Putting the GPU at work

Ok.
I’ve just read all the posts from this topic today. Why NVIDIA didn’t answer? I think we are all from the same side, we all want to improve the performance. Why NVIDIA’s not helping here by confirming or correcting what it has been said?

Osiris> Indeed I convince it can interest a lot of people all of this. Your comments are pretty useful.

I’m not quite sure how to respond to this thread, but I’ll try.

To the original poster - I agree with mfatica that we really need more information about your code in order to help you optimize it. You’re not going to get good performance on any GPU with only 1 or 2 threads. And tree searching problems like checkers are particularly difficult on a data-parallel machine like the GPU.

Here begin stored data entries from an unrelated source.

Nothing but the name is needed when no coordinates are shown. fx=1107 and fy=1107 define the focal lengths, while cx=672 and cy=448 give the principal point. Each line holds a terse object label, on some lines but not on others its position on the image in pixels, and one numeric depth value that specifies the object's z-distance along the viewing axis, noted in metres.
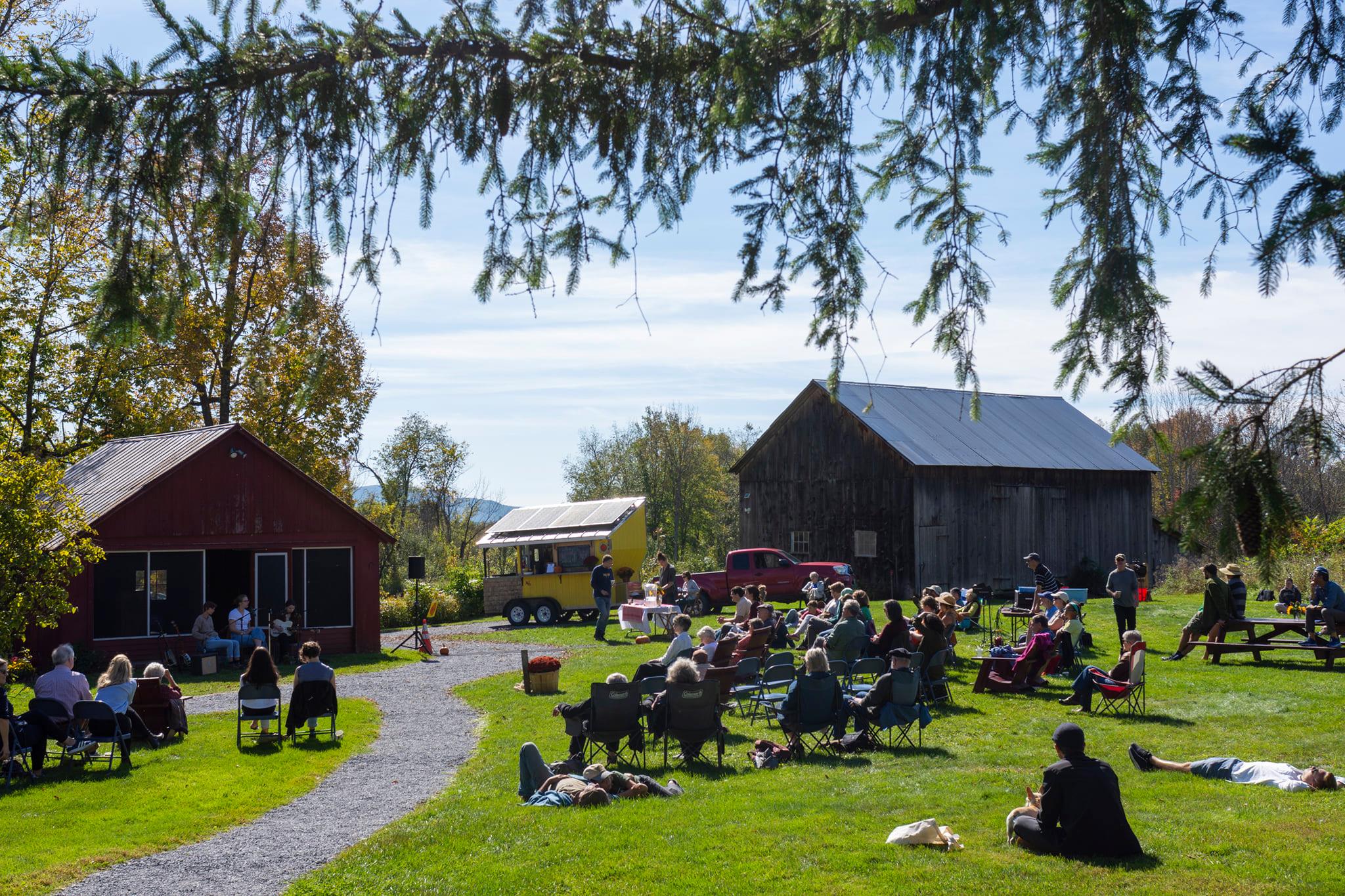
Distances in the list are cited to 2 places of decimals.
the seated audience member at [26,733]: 11.09
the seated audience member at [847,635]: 14.90
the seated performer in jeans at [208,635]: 21.77
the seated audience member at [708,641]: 14.59
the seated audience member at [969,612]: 21.30
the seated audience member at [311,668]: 13.50
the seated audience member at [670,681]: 11.12
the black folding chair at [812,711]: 11.16
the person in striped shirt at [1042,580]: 19.81
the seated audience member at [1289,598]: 20.64
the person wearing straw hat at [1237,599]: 16.83
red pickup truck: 29.89
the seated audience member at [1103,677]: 12.73
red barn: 21.92
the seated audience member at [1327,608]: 16.45
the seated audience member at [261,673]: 13.48
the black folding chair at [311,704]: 13.53
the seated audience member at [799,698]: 11.16
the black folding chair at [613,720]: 10.97
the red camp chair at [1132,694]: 12.53
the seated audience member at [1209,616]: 16.95
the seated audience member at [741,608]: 20.06
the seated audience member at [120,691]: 12.34
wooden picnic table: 16.16
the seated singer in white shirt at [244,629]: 22.41
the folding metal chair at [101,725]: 11.79
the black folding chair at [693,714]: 11.05
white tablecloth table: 24.69
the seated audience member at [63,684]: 11.98
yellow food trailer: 30.95
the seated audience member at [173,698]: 13.68
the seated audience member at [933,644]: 14.14
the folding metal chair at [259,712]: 13.41
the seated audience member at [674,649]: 13.68
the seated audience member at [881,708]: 11.45
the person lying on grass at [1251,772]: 8.81
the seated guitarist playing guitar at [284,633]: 22.94
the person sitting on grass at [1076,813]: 7.22
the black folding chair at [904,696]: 11.41
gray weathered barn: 32.34
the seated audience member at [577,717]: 11.04
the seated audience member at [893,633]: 14.12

Regarding global memory latencies, fundamentally global memory reads are slow because they are uncached. Typically GPUs try and cover this latency by using many threads.

This is why we recommend having at least two or more thread blocks per multiprocessor. With enough blocks per multiprocessor, some of the blocks will be idle, waiting for load data to return, while one or more blocks will be executing instructions on previously loaded data.

The memory system is complicated, but as far as I’m aware the guidelines in the programming guide are correct.

We’re also working on profiling tools that should make optimizing these kind of things easier.

If you have specific questions please post them in another thread.